When I was first writing Hurricane Baby in those days right after Hurricane Katrina, I listened to two CD’s obsessively. We were members of the BMG Music Club back then, and we had ordered INXS Greatest Hits and Duran Duran Greatest Hits in the weeks before the hurricane hit, and they were delivered to our mailbox once mail service was finally restored to our area, in the first batch of mail we got.

So those songs became part of the backdrop of those days following the disaster and were very closely associated in my mind with my emotional state after the hurricane–terrified of what we had become as a society, traumatized by the endless news feeds showing the horror wreaked on the entire state of Mississippi and the eastern half of Louisiana, and desperate for a return to sanity and normalcy in my spirit. And whenever I worked on the novel that my story was becoming–I put those CD’s on the stereo.
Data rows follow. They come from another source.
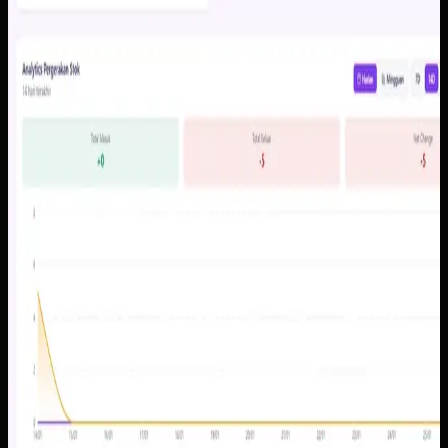
dibaca pemilik maupun tim operasional. Dengan alur data
yang lebih rapi, proses cek stok dan tindak lanjut tidak lagi
bergantung pada rekap manual.
Baca studi kasus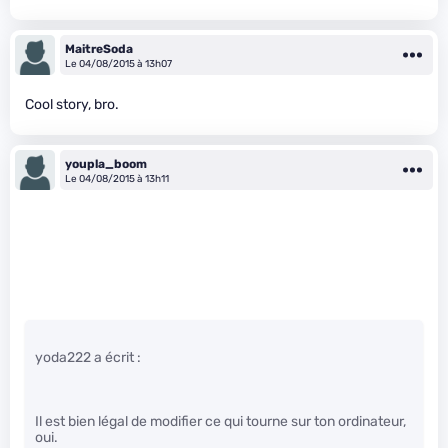
MaitreSoda
Le 04/08/2015 à 13h07
Cool story, bro.
youpla_boom
Le 04/08/2015 à 13h11
yoda222 a écrit :
Il est bien légal de modifier ce qui tourne sur ton ordinateur,
oui.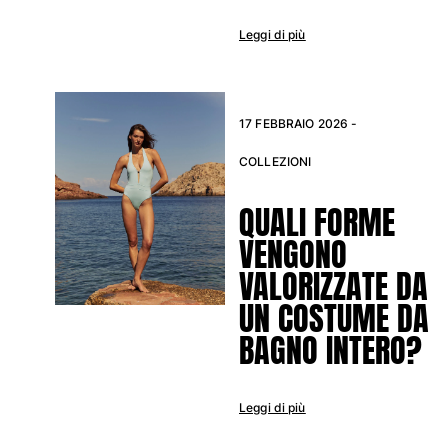
Leggi di più
Portale dei resi
Reso
Consegna
17 FEBBRAIO 2026 -
Domande frequenti
Trova il negozio
COLLEZIONI
Contattaci
Monitora il mio ordine
QUALI FORME
VENGONO
Il mio account
VALORIZZATE DA
UN COSTUME DA
BAGNO INTERO?
Leggi di più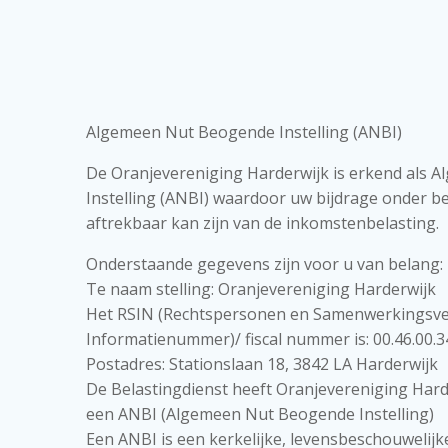
Algemeen Nut Beogende Instelling (ANBI)
De Oranjevereniging Harderwijk is erkend als
Instelling (ANBI) waardoor uw bijdrage onder 
aftrekbaar kan zijn van de inkomstenbelasting.
Onderstaande gegevens zijn voor u van belang:
Te naam stelling: Oranjevereniging Harderwijk
Het RSIN (Rechtspersonen en Samenwerkingsv
Informatienummer)/ fiscal nummer is: 00.46.00.3
Postadres: Stationslaan 18, 3842 LA Harderwijk
De Belastingdienst heeft Oranjevereniging Har
een ANBI (Algemeen Nut Beogende Instelling)
Een ANBI is een kerkelijke, levensbeschouwelijke,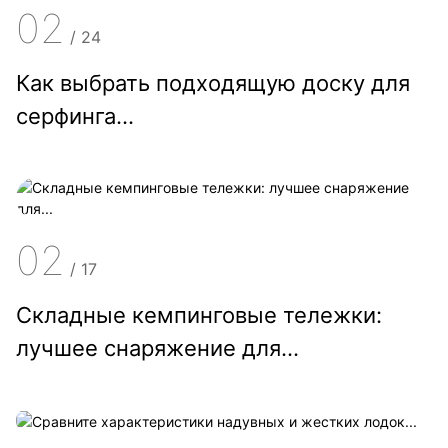
02
/
24
Как выбрать подходящую доску для
серфинга...
02
/
17
Складные кемпинговые тележки:
лучшее снаряжение для...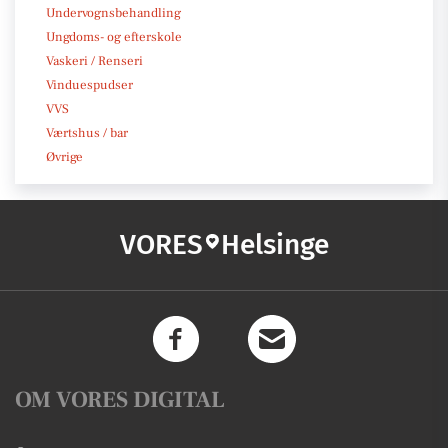
Undervognsbehandling
Ungdoms- og efterskole
Vaskeri / Renseri
Vinduespudser
VVS
Værtshus / bar
Øvrige
VORES
Helsinge
OM VORES DIGITAL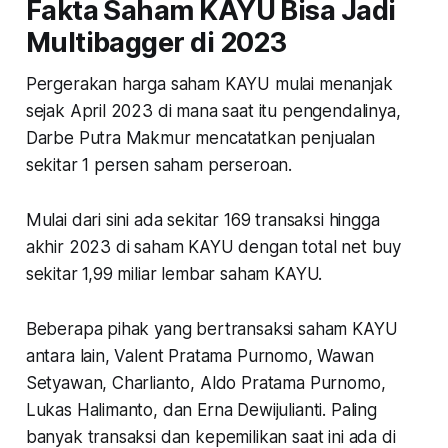
Fakta Saham KAYU Bisa Jadi
Multibagger di 2023
Pergerakan harga saham KAYU mulai menanjak
sejak April 2023 di mana saat itu pengendalinya,
Darbe Putra Makmur mencatatkan penjualan
sekitar 1 persen saham perseroan.
Mulai dari sini ada sekitar 169 transaksi hingga
akhir 2023 di saham KAYU dengan total net buy
sekitar 1,99 miliar lembar saham KAYU.
Beberapa pihak yang bertransaksi saham KAYU
antara lain, Valent Pratama Purnomo, Wawan
Setyawan, Charlianto, Aldo Pratama Purnomo,
Lukas Halimanto, dan Erna Dewijulianti. Paling
banyak transaksi dan kepemilikan saat ini ada di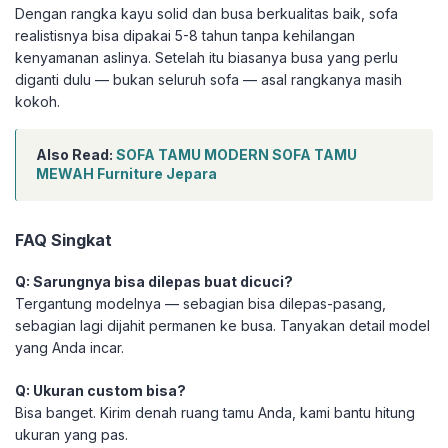
Dengan rangka kayu solid dan busa berkualitas baik, sofa
realistisnya bisa dipakai 5-8 tahun tanpa kehilangan
kenyamanan aslinya. Setelah itu biasanya busa yang perlu
diganti dulu — bukan seluruh sofa — asal rangkanya masih
kokoh.
Also Read:
SOFA TAMU MODERN SOFA TAMU
MEWAH Furniture Jepara
FAQ Singkat
Q: Sarungnya bisa dilepas buat dicuci?
Tergantung modelnya — sebagian bisa dilepas-pasang,
sebagian lagi dijahit permanen ke busa. Tanyakan detail model
yang Anda incar.
Q: Ukuran custom bisa?
Bisa banget. Kirim denah ruang tamu Anda, kami bantu hitung
ukuran yang pas.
So whenever I returned to the manuscript to retool it, revise it, revisit it, I put those CD’s on to try to recreate the vibe of my emotional state when I first conceived and wrote the book. That included this latest set of revisions, the ones that finally got the book sold.

So now I am thinking about my new project, which I am currently calling When I Went Crazy. I decided that since playing mood music in the background worked so well for writing Hurricane Baby, I’d try it with this one as well!
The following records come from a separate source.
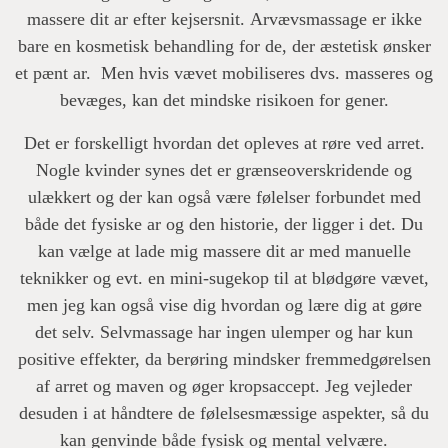
massere dit ar efter kejsersnit. Arvævsmassage er ikke
bare en kosmetisk behandling for de, der æstetisk ønsker
et pænt ar. Men hvis vævet mobiliseres dvs. masseres og
bevæges, kan det mindske risikoen for gener.
Det er forskelligt hvordan det opleves at røre ved arret.
Nogle kvinder synes det er grænseoverskridende og
ulækkert og der kan også være følelser forbundet med
både det fysiske ar og den historie, der ligger i det. Du
kan vælge at lade mig massere dit ar med manuelle
teknikker og evt. en mini-sugekop til at blødgøre vævet,
men jeg kan også vise dig hvordan og lære dig at gøre
det selv. Selvmassage har ingen ulemper og har kun
positive effekter, da berøring mindsker fremmedgørelsen
af arret og maven og øger kropsaccept. Jeg vejleder
desuden i at håndtere de følelsesmæssige aspekter, så du
kan genvinde både fysisk og mental velvære.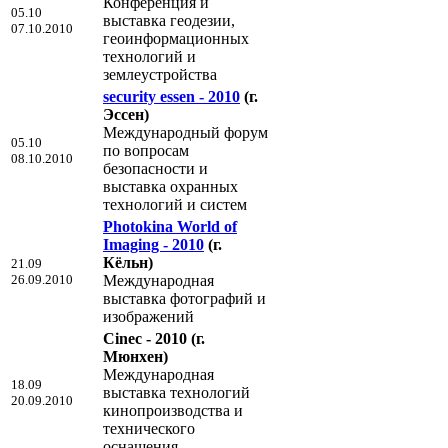
Конференция и
05.10
выставка геодезии,
07.10.2010
геоинформационных
технологий и
землеустройства
security essen - 2010
(г.
Эссен)
Международный форум
05.10
по вопросам
08.10.2010
безопасности и
выставка охранных
технологий и систем
Photokina World of
Imaging - 2010
(г.
Кёльн)
21.09
26.09.2010
Международная
выставка фотографий и
изображений
Cinec - 2010
(г.
Мюнхен)
Международная
18.09
выставка технологий
20.09.2010
кинопроизводства и
технического
оснащения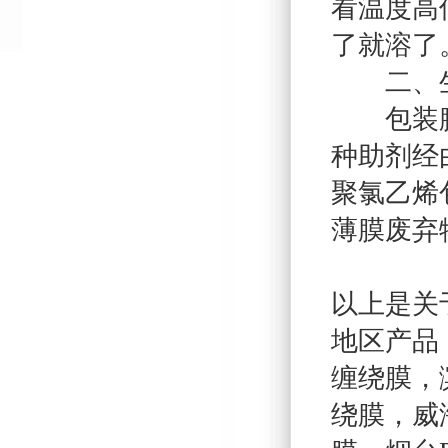
看温度高
了就溶了
二、生
包装膜大
种助剂经
聚氯乙烯
薄膜废弃
以上是关
地区产品
缠绕膜
，
绕膜
，
威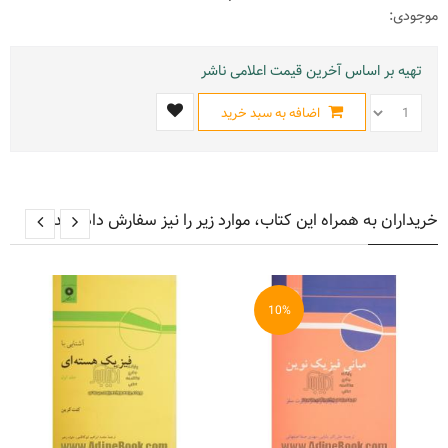
موجودی:
تهیه بر اساس آخرین قیمت اعلامی ناشر
اضافه به سبد خرید
خریداران به همراه این کتاب، موارد زیر را نیز سفارش داده اند
10%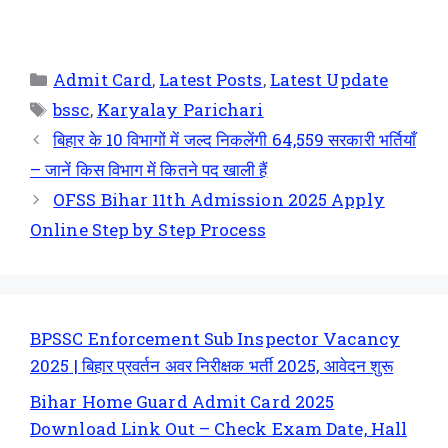
Admit Card
,
Latest Posts
,
Latest Update
bssc
,
Karyalay Parichari
बिहार के 10 विभागों में जल्द निकलेंगी 64,559 सरकारी भर्तियाँ
– जानें किस विभाग में कितने पद खाली हैं
OFSS Bihar 11th Admission 2025 Apply
Online Step by Step Process
BPSSC Enforcement Sub Inspector Vacancy
2025 | बिहार प्रवर्तन अवर निरीक्षक भर्ती 2025, आवेदन शुरू
Bihar Home Guard Admit Card 2025
Download Link Out – Check Exam Date, Hall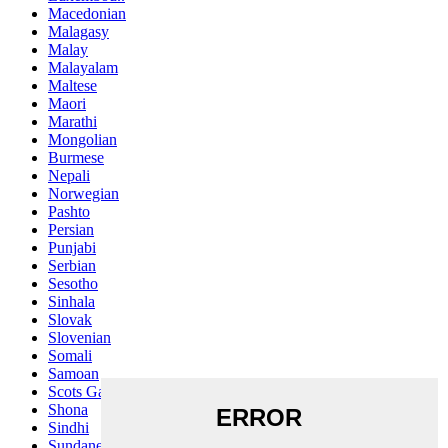
Macedonian
Malagasy
Malay
Malayalam
Maltese
Maori
Marathi
Mongolian
Burmese
Nepali
Norwegian
Pashto
Persian
Punjabi
Serbian
Sesotho
Sinhala
Slovak
Slovenian
Somali
Samoan
Scots Gaelic
Shona
Sindhi
Sundanese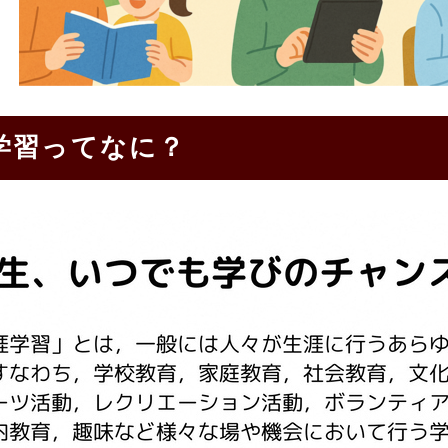
学習ってなに？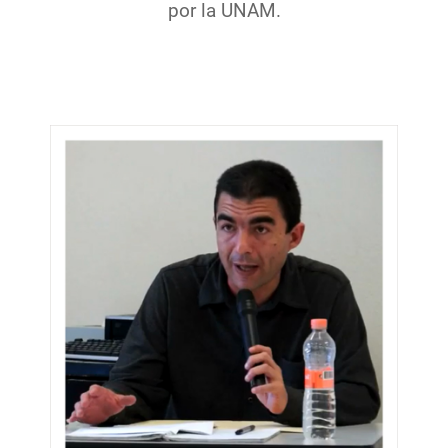
por la UNAM.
I tried to remember the music I’d played while writing the thesis for my graduate program and just couldn’t come up with anything I had stuck with that inspired me to write. Then I realized that with me concentrating on the time period I was going to cut my thesis down to, it was going to be a lot darker than the thesis. The theme of my thesis had been hope, that there is life after receiving such a diagnosis. But I realized that to accurately convey my emotions during the time the book would cover, I was going to wander into some scary territory.
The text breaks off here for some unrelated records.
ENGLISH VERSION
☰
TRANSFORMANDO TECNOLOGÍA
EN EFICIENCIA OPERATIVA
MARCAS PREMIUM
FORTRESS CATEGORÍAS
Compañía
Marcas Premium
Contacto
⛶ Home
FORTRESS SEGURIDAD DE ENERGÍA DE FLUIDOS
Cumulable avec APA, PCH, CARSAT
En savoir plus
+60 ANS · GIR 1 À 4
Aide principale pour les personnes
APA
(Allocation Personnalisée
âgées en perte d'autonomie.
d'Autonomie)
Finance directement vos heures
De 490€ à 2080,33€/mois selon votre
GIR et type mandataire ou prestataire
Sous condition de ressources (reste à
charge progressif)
So I set about putting together a playlist on Spotify that would reflect the vibe I wanted to create in the new project. I started with my favorite songs from the two CD’s I had used to write Hurricane Baby–then I let the suggested songs I was given after each addition govern the other choices. I have songs from Robert Palmer, Simple Minds, Prince, and several other 80’s groups, because I will be doing some flashbacking to when I was a teenager and listening to those songs. Other songs from when I was even younger include some of Elvis Presley at his bluesiest best. Anything the suggestions list had on it with a harder edge to them that would capture that feeling of helplessness I had watching myself fall completely apart went on the list.

When I finished, I had two-and-a-half hours of music listed out. I never write for longer than that at a time nowadays with my job, so I felt like that was a perfect length. I labeled it “Writing Mix–When I Went Crazy” and stored it on my phone. I was pleased with myself. I will reserve it for when I am actively writing on anything related to the memoir. Off to the races!

Edit; Selling Hurricane Baby? That playlist was Hamilton the Original Cast Album. “I am not throwing away my shot!” But I’ll save that story for the book tour. . . 🙂

Facts About Planning to Write

I struggle with a particular problem whenever I start a new project–planning vs. writing.

Planning sounds good, right? We plan for trips, plan for our day, plan for retirement. Why is “planning to write” so deadly to some writers?

Because “planning” isn’t actually writing–and therein lies the rub.

I am by nature a planner. I planned out all the classes I would take for my MFA before I even embarked on the six years it took for me to finish my degree. I plan meals, workdays, life events. I don’t deal very much in serendipity–just seeing what happens when I don’t follow a plan.

But planning to write is not the same thing as actually writing. You can plan out what you want to write and how you’re going to write and when you are going to write, but when you’re done–what have you accomplished to the goal of writing your book (or article or term paper or life story)?

Nothing.

Whereas, if you just sit down with a blank page and start typing, that same amount of time planning could have been spent generating a page of prose (or poetry, whatever your flex is) however imperfect it might look to a trained eye.

That’s where I am right now with my nonfiction project. I have found myself reading the manuscript I already have and inserting scenes I PLAN to write to go in it. This tendency, along with my realization that I’m going to have to find a new entryway into my story since I won’t have the previous 200+ pages of exposition/description/action I now have in the work, I find myself nine days into October with nothing new actually written. And that’s not good.

How to get over it? For me, no other way works except jumping into the cold water of my manuscript and swimming for my life. If I just stick my toe in the manuscript, I will get scared and never get into it and make it all it can be.

So today I will write instead of plan. It’s the only way anything ever gets done. Write today.